The UIC College of Medicine enrolls 1,390 students, 796 of them at Chicago, and administers regional medical schools at Urbana-Champaign, Peoria and Rockford. The UIC College of Medicine had more than 7,000 applicants for its class of 325 students that will begin in September, Schmidt said.
Statistics indicate that physicians educated in Illinois tend to remain in the state after graduation, Schmidt added.
Other business
The board approved proposals redesignating the College of Communications the College of Media, redesignating the department of speech communication the department of communication, and redesignating the I-Building as the Forbes Natural History Building in honor of Stephen A. Forbes, the first director of the Illinois Natural History Survey.
The board approved preliminary designs for the National Center for Supercomputing Applications’ petascale computing facility, a 93,000-square-foot building to be constructed near the intersection of St. Mary’s Road and Oak Street in Champaign. The design team, composed of representatives from EYP Mission Critical Facilities and the architectural firm Ginsler and Associates, told the board that the building will be capable of withstanding an F3 tornado. The budget for construction of the building was set at $47.6 million, and is being funded with a mixture of institutional and state money and certificates of participation.

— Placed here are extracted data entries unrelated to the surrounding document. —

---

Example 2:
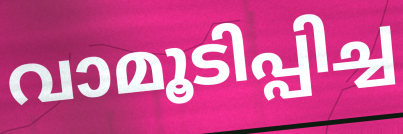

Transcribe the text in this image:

വാമൂടിപ്പിച്ച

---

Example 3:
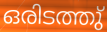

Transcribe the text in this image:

ഒരിടത്തു്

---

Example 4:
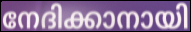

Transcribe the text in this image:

നേദിക്കാനായി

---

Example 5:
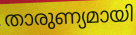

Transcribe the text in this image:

താരുണ്യമായി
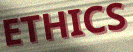
ETHICS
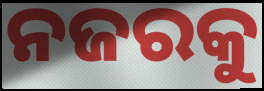
ନଜରକୁ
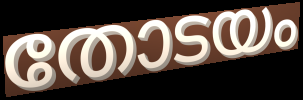
തോടയം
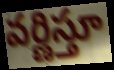
వర్ణిస్తూ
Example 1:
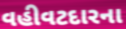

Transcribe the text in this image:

વહીવટદારના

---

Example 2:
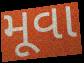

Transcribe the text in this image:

The Urbana campus is developing a Division of Biomedical Science, which will coalesce the efforts of about 150 UI faculty members who are doing biomedical translational research, in conjunction with the UIC College of Medicine. The division will strive to gain recognition for Illinois’ biomedical research capabilities and has been deemed essential to the Urbana campus’s long-term success as a research institution, said Linda Katehi, provost at Urbana. Katehi and Chancellor Richard Herman discussed Urbana’s plans and priorities and progress toward its strategic objectives, including the new division.
The division probably will be led by a yet-to-be-named director and an executive board, which will comprise deans from various colleges on campus and a representative from the UIC College of Medicine.